Assessing the Value of Political Influence to Voters: Evidence from a Survey Experiment Pre-analysis Plan

Given that political influence is central to affecting policy outcomes, how do voters account for incumbents’ level of this quality when deciding how to vote? Political power, like any other candidate attribute, such as party, race, or gender, signals a connotation to voters – “correctly” or otherwise (Lau & Redlawsk, 1997) – about that candidate’s ability to affect policy changes in their preferred direction. However, this attribute primarily benefits political elites themselves; specifically, influence serves as a more accurate heuristic to similarly informed others in intra-legislative settings. Put differently, legislators look to the most influential one among their peers to serve as a cue-giver in otherwise low-information settings (Kingdon, 1973; Matthews & Stimson, 1975), while voters lack the context to utilize such nuanced candidate information. This paper examines the role of influence from the perspective of constituents with two survey experiments. First, using a conjoint design, I test whether politically influential candidates are perceived more positively than others. Here, respondents are presented with two hypothetical candidate profiles in which influence along with five additional traits are randomly varied. This test shows the independent contribution of influence to voters’ evaluations of candidates relative to other traits, such as party, gender, and race. An additional experiment puts influence into a tradeoff context to determine respondents’ representational preferences. In short, influence requires credibility and professional rapport, which must be maintained through consistent, highly visible activity. As a result, these legislators may be less able to provide certain types of representation, such as constituency service, which necessitate spending more time in the district and less time at the capitol.

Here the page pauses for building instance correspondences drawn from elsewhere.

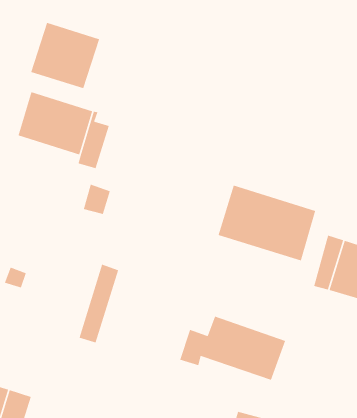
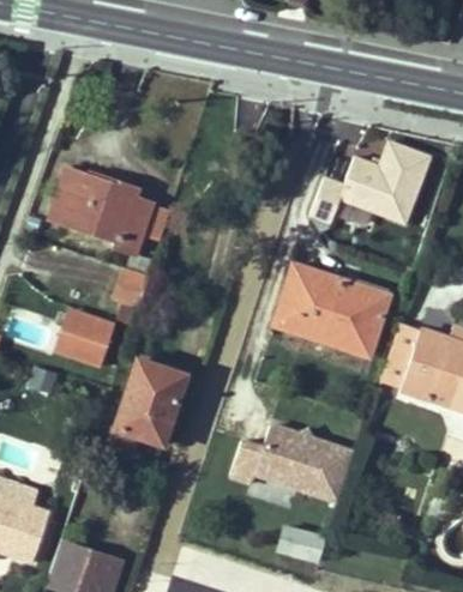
building: [30,22,100,89] -> none
building: none -> [309,139,428,219]
building: none -> [53,307,115,368]
building: none -> [133,369,187,457]

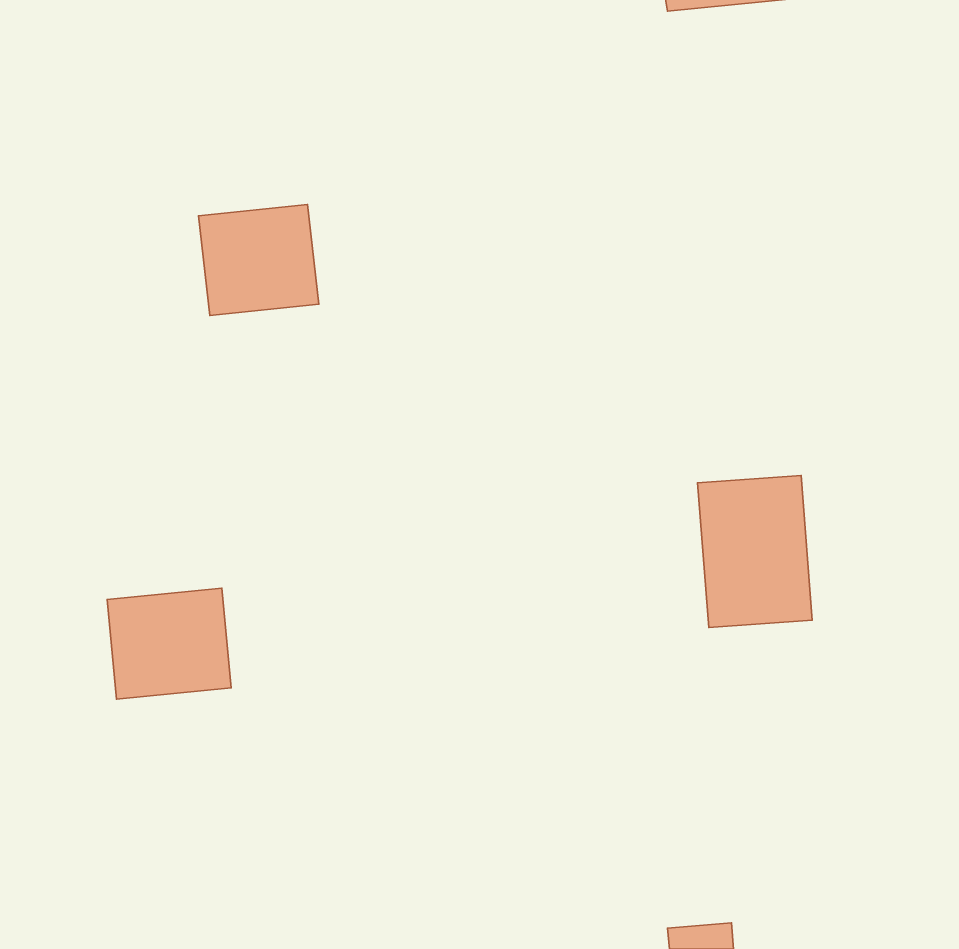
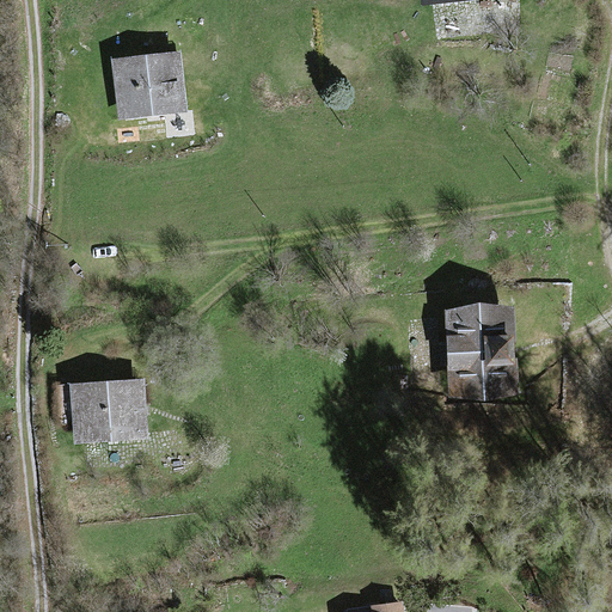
building: [198,205,319,315] -> [110,50,186,121]

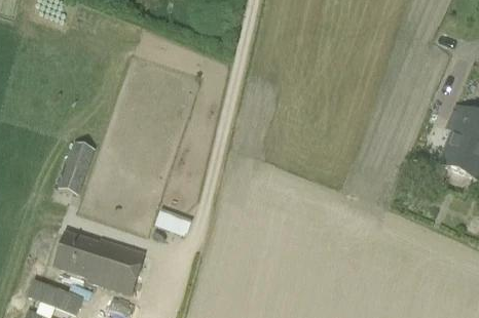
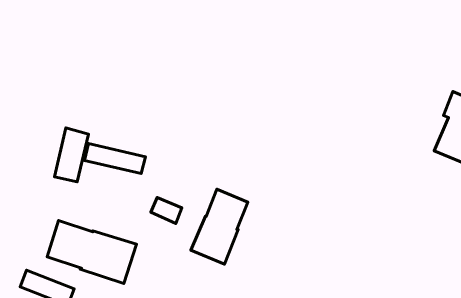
building: none -> [84,144,145,174]
building: none -> [191,189,248,264]

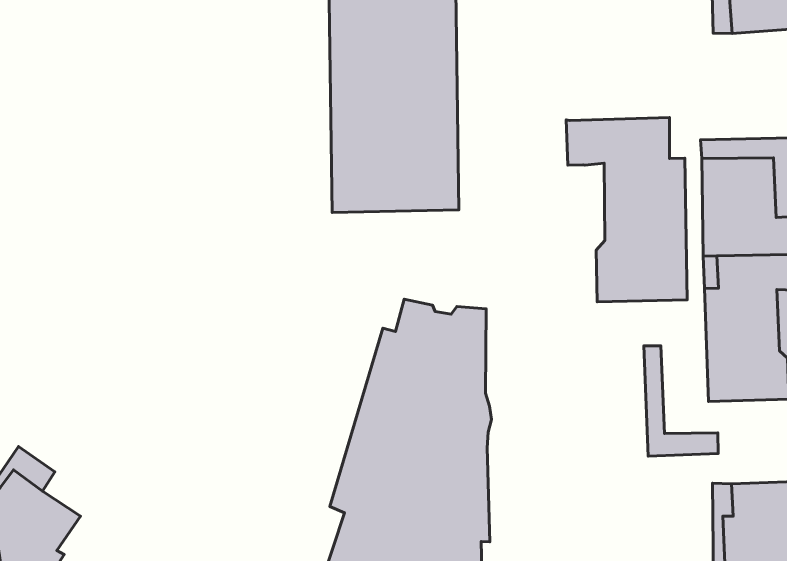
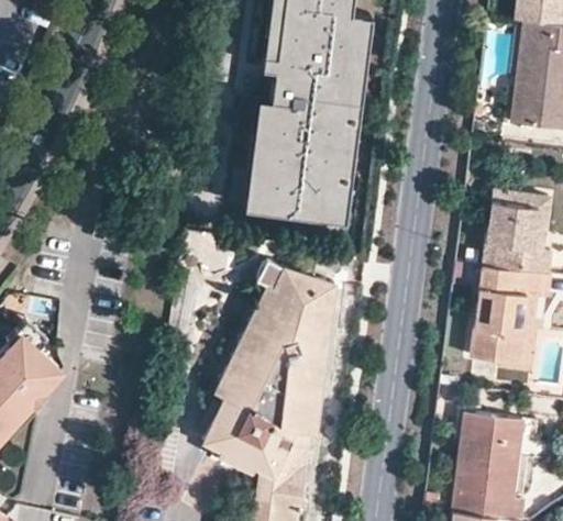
building: [566,118,687,302] -> none
building: [644,346,718,456] -> none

Unconstrained Access: Immigration Policy Diffusion Across the European Union (with Andrea Peña-Vasquez)

Since the mid-2000s, widespread economic decline and the resurgence of populist right parties across the European Union have substantially reduced social welfare spending in most member states. At the same time, Europe has experienced a “migration crisis,” (Vespe et al., 2017) as an influx of nearly 4 million have resettled within its borders; the most vulnerable among them being the unknown number of “irregular migrants,” or those without the host country’s legal permission to enter (Vollmer, 2011) or reside there after initial entry (European Migration Network, 2014). Despite the unfavorable political and economic conditions, several EU nations, such as Italy and Spain, have nonetheless maintained programs that provide social services to their irregular residents. Using Network Inference (Gomez-Rodriguez et al., 2010; Desmarais et al., 2015) combined with qualitative case studies, we contrast the policy diffusion of immigrant incorporation in Europe. Specifically, we compare the policy “leaders” and “followers” in both instances in addition to describing how the factors associated with the initial adoption of these policies compares to their contemporary exercise.